アルゼンチン政府、約688億ドルの公的債務再編案を政令で公布
(アルゼンチン)
ブエノスアイレス発
2020年04月23日
アルゼンチン政府は4月22日、約688億ドルの公的債務再編を目的とした政令391/2020号を公布した。債権者に対して新規のドル債やユーロ債への交換を提案する内容となっている。4月16日には、マルティン・グスマン経済相による債務再編策の概要発表が行われたが(2020年4月17日記事参照)、その後債権者側からは同提案を拒否する声明も出ており、今後両者による交渉が行われる見通し。
同政令では、外国法に基づいて発行された公的債務について、債権者は、新たに発行されるドル建ておよびユーロ建て債券を選択することができる。アルゼンチン政府は、3年間の返済猶予期間を通じて、元本で36億ドル相当、利払い分で379億ドル相当の債務削減を目指している。なお、今回の政令では、通貨別の債券発行額の上限を設けており、ドル建てでは445億ドル、ユーロ建てでは176億ユーロとしている。

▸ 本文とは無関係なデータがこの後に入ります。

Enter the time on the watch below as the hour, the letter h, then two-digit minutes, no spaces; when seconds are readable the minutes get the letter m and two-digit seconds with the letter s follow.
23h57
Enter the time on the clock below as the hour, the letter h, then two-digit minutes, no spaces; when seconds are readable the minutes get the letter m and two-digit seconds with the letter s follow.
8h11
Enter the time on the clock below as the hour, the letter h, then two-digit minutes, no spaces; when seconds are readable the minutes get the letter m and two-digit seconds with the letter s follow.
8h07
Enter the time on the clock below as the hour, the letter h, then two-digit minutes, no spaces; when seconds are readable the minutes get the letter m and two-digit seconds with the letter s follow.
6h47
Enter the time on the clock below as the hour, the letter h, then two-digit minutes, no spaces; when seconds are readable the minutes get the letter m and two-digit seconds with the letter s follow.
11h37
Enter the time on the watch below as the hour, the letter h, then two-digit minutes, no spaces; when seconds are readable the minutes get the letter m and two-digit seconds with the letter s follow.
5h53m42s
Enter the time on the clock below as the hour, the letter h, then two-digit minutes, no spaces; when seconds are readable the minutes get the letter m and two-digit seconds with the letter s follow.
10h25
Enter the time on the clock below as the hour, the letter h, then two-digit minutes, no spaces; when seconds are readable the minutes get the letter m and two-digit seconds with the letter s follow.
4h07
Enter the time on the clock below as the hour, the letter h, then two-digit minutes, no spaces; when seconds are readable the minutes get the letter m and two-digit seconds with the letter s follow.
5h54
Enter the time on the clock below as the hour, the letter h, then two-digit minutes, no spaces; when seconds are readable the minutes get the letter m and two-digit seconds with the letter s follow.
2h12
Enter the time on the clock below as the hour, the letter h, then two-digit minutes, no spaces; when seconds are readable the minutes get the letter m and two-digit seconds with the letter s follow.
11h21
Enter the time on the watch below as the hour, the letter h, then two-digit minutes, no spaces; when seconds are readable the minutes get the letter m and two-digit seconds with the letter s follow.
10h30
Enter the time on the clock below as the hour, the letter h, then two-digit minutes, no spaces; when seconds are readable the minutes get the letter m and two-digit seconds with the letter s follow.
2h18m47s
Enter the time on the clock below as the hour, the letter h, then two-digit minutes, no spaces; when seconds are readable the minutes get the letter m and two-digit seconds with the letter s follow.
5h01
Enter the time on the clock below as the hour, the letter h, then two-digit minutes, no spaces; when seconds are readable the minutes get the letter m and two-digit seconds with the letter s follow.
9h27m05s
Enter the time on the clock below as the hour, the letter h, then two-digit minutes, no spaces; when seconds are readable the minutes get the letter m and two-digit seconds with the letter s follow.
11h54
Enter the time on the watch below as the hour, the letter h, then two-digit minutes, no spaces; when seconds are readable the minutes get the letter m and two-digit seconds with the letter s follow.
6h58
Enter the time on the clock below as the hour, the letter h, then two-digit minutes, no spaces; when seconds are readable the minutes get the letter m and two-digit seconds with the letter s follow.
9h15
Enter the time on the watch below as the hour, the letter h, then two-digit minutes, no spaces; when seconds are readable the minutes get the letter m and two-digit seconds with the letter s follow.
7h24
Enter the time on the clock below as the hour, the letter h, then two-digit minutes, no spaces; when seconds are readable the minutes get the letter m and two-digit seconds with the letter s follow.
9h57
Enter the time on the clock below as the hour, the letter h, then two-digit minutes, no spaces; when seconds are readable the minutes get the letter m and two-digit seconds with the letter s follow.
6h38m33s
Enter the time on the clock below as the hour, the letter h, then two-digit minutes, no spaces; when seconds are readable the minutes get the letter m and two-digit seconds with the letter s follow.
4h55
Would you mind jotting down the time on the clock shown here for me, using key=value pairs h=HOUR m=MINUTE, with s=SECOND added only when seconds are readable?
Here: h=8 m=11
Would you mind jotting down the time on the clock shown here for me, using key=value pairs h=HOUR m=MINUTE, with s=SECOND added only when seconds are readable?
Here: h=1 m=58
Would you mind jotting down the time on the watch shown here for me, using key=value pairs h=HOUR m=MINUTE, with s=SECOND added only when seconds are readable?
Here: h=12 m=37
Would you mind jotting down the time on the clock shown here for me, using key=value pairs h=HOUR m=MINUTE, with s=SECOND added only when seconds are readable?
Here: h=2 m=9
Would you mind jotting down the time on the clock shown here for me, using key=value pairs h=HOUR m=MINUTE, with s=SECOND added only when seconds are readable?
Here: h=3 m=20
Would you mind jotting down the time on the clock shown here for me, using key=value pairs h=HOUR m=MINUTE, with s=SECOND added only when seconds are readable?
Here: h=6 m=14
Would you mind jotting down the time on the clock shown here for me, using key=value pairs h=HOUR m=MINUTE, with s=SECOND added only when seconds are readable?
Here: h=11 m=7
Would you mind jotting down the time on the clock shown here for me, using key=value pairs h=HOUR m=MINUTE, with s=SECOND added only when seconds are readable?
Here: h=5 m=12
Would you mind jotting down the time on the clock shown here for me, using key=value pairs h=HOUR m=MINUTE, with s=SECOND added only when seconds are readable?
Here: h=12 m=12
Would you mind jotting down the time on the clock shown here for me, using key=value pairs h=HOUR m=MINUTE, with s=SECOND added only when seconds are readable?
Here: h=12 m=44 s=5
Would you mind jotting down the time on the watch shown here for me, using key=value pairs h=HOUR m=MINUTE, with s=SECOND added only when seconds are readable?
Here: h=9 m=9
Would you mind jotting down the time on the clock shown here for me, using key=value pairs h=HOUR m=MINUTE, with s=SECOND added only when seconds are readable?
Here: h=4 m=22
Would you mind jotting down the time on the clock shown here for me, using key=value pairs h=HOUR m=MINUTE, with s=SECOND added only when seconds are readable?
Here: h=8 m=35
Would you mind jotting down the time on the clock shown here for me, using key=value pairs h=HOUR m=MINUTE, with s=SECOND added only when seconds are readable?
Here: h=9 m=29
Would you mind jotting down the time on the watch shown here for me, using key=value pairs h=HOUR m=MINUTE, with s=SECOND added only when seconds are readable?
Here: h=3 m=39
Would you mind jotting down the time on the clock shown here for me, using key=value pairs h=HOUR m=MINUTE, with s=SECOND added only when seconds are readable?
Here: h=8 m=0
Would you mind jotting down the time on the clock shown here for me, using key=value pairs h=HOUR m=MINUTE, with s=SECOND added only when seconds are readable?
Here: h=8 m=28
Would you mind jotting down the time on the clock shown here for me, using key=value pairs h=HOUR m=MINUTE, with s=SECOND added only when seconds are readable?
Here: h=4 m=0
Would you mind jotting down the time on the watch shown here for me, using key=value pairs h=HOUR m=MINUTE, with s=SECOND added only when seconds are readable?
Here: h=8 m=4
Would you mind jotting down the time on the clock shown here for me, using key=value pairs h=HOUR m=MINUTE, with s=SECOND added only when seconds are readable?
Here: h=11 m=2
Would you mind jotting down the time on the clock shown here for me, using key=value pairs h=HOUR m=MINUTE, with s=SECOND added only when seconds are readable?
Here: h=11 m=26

一方、債権者の反応について現地アンビト紙(4月20日付)は、債権者グループの一つであるアルゼンチン債権者委員会は、今回の政府の提案内容が期待値を大きく下回るものであり、政府との協議も十分に行われていないとして、「提案を受け入れない」とする声明を行った。グスマン経済相も債権者の反応は想定内だとしており、5月8日の債務再編案に対する交渉期限に向けて、債権者側と政府による交渉が本格化する。